Floorplan
Originally uploaded by Miss Gab.
Once I'd made the decision to resign from my job and move back home, I had thought the worst was over.
Then I started to have anxieties about not being able to sublet my apartment and that I would end up having to pay rent from overseas, financially bound to my gorgeous place until the end of my lease on November 1st.
After many weekends of showing my apartment to potential subletters (subleasers?), I got a call from my building manager to say that an applicant had been found. I was thrilled but the manager cautioned me against getting too excited. "Nothing's formalised until we approve them financially and you co-sign the papers," she said. There was that anxiety again, gnawing at my stomach lining.
Walking into the building office this afternoon to do my part, my head was spinning.
Who was the mysterious applicant, I wondered? Had I shown her my place on one of those crazy Saturdays when my apartment looked like a Chinese laundry, and dust balls swirled around our ankles like tumbleweeds?

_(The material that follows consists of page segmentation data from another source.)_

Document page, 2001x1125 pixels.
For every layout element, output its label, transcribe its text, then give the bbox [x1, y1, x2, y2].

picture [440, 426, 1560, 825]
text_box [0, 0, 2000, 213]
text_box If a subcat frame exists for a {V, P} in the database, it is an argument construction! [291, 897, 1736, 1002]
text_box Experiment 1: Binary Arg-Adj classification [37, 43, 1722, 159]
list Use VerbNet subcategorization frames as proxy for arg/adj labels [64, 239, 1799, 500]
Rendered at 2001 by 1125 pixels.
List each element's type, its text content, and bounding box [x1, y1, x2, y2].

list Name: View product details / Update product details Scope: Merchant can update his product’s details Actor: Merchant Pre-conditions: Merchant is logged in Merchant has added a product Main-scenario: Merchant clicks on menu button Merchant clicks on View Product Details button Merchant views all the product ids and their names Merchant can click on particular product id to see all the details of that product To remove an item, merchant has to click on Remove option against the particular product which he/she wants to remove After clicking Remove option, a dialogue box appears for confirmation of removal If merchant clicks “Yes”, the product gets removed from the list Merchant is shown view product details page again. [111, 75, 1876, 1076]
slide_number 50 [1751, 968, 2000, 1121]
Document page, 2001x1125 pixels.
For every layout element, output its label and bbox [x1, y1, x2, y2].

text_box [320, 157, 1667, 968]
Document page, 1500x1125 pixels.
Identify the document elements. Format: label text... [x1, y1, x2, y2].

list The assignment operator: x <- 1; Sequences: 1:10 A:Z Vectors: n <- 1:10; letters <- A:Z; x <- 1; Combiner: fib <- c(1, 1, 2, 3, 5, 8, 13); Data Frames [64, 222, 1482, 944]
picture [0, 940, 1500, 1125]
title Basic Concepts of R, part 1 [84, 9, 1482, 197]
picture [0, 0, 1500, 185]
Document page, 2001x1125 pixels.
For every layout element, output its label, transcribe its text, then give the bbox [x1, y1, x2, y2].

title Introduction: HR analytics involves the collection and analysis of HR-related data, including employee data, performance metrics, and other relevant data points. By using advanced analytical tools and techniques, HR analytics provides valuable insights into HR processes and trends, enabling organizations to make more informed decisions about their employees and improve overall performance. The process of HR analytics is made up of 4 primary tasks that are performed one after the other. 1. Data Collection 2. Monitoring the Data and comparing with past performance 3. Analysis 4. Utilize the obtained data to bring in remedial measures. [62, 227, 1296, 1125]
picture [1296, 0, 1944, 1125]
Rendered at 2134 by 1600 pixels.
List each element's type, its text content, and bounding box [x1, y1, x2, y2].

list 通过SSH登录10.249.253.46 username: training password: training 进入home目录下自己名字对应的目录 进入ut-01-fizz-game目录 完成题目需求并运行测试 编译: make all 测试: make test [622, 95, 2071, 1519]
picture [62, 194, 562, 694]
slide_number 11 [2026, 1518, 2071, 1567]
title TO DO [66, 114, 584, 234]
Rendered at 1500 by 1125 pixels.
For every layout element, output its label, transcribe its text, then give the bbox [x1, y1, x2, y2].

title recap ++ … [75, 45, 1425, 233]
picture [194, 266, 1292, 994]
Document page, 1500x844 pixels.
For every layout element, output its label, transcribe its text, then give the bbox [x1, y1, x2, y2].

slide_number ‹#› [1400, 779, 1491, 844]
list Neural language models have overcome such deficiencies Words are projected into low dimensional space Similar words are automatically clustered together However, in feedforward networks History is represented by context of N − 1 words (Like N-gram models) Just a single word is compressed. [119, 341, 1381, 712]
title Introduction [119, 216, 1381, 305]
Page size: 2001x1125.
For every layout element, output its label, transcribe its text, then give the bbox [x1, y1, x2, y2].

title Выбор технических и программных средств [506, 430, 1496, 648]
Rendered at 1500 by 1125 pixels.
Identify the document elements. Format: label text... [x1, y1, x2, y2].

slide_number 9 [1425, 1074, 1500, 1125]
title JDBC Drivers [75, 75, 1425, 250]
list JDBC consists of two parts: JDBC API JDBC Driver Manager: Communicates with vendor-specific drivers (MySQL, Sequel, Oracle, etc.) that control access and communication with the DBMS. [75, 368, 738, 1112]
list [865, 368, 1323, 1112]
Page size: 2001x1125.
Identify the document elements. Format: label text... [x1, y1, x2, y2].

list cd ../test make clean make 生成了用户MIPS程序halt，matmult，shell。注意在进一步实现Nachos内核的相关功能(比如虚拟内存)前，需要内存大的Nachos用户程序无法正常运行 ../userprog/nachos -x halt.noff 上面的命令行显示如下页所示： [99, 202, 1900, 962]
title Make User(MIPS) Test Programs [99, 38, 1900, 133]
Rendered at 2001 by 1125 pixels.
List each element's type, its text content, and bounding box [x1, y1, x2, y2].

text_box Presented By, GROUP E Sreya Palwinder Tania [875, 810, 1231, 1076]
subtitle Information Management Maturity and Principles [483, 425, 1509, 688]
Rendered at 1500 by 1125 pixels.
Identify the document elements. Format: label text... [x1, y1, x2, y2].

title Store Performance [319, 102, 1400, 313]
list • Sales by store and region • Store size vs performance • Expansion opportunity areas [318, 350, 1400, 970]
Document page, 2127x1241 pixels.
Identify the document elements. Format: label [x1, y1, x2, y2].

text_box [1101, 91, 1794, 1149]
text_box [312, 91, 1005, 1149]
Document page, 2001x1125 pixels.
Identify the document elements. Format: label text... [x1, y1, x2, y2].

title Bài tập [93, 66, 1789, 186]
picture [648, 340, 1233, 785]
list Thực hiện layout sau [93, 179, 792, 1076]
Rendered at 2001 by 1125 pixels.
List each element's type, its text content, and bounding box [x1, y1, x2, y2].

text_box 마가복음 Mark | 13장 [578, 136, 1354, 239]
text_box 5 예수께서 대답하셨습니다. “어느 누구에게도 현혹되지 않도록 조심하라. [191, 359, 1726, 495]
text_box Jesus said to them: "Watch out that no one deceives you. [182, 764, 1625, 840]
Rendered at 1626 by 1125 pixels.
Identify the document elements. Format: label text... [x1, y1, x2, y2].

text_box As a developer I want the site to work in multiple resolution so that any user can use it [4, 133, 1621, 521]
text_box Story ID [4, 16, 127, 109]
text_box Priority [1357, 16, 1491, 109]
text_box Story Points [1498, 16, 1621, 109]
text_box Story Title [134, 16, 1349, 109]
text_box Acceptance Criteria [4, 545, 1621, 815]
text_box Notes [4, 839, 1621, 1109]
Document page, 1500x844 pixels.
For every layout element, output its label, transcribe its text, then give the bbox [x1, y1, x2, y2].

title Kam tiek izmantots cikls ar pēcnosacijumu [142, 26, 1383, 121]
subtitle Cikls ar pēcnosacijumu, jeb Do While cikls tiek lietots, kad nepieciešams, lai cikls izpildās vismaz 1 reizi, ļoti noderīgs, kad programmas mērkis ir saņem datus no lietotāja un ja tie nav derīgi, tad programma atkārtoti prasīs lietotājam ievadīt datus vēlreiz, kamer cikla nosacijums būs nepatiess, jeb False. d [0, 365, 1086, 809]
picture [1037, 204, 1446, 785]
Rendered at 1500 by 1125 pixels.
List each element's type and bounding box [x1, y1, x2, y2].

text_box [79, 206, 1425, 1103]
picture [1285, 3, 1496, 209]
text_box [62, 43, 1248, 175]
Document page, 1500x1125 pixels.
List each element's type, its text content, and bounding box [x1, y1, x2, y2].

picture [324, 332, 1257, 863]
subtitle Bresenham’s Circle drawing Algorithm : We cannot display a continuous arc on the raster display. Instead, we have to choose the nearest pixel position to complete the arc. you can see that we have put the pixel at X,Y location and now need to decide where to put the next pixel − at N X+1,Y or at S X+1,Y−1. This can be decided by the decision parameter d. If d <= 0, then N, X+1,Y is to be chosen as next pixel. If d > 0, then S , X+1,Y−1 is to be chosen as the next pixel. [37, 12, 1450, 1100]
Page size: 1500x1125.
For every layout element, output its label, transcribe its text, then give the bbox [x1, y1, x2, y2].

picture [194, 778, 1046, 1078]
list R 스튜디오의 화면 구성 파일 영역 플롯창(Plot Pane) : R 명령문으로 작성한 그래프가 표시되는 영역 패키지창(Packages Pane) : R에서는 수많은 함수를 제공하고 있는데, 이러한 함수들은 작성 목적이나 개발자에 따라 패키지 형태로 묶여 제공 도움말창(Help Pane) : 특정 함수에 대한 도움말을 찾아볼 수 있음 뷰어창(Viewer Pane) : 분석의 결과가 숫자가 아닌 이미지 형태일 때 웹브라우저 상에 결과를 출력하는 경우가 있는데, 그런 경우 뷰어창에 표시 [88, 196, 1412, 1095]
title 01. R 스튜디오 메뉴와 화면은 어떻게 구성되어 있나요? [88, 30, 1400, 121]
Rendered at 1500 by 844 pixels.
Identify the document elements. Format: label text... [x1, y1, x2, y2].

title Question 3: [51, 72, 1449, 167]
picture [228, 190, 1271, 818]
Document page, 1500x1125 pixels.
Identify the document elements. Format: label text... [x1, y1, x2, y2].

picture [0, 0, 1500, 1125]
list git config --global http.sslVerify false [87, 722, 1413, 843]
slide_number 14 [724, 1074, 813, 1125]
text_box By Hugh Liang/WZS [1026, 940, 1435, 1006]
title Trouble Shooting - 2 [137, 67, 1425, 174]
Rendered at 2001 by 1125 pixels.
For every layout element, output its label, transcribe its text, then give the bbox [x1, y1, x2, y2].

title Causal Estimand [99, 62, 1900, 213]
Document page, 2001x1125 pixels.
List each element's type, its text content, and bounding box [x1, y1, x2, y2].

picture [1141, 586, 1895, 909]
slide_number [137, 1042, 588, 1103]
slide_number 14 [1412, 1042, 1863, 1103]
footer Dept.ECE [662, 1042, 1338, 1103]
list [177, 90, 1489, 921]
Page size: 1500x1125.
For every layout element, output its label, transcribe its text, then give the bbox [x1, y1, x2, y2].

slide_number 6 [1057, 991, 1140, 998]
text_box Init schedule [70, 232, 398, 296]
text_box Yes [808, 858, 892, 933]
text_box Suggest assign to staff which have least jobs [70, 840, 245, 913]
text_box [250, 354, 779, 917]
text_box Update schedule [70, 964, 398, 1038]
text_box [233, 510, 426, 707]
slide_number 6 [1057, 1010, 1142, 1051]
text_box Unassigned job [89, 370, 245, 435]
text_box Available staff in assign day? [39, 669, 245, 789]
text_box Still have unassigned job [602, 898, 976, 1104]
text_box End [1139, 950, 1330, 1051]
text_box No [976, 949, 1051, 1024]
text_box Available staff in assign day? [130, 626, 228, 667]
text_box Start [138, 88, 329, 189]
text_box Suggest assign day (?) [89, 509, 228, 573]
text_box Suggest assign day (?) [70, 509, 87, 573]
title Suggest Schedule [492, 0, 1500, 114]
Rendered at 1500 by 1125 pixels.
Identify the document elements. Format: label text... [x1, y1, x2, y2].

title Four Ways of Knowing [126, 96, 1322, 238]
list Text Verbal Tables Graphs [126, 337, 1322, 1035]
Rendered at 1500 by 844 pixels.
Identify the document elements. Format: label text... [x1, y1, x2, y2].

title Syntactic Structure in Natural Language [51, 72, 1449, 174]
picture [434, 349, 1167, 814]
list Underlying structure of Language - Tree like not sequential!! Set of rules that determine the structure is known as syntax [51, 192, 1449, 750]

Or was the new tenant somebody who had seen the place when I wasn't here and when I didn't know they were coming; when I later went postal at the maintenance guys for letting her in without telling me? [Okay so that only happened once but it annoyed me.]
The sublease papers arrived in a fluoro pink envelope and were placed in front of me to sign. I read the name of the woman who would soon call my bachelorette pad her home, and I drew a complete blank. I had never seen that name in my life. My apartment was about to be signed over to a stranger.
I asked the building manager about the person, and she wouldn't tell me anything other than that they had been financially approved. Is that all people care about? I would have found out heaps more than that!
As I co-signed my name on the dotted line, I thought about my time as tenant in my lovely 1-bedroom from September 2007 up to now. This place gave me my first experience at living alone and having a bachelorette pad that I loved coming home to every day. In the heart of Boystown, my apartment was a quiet refuge for a crazy city girl.
Sure, the place may be beige, and it may be the very embodiment of Japanese minimalism (paricularly right now with the furniture all but cleared out), but I have loved it dearly. And I only hope that this complete, but financially-approved stranger will too.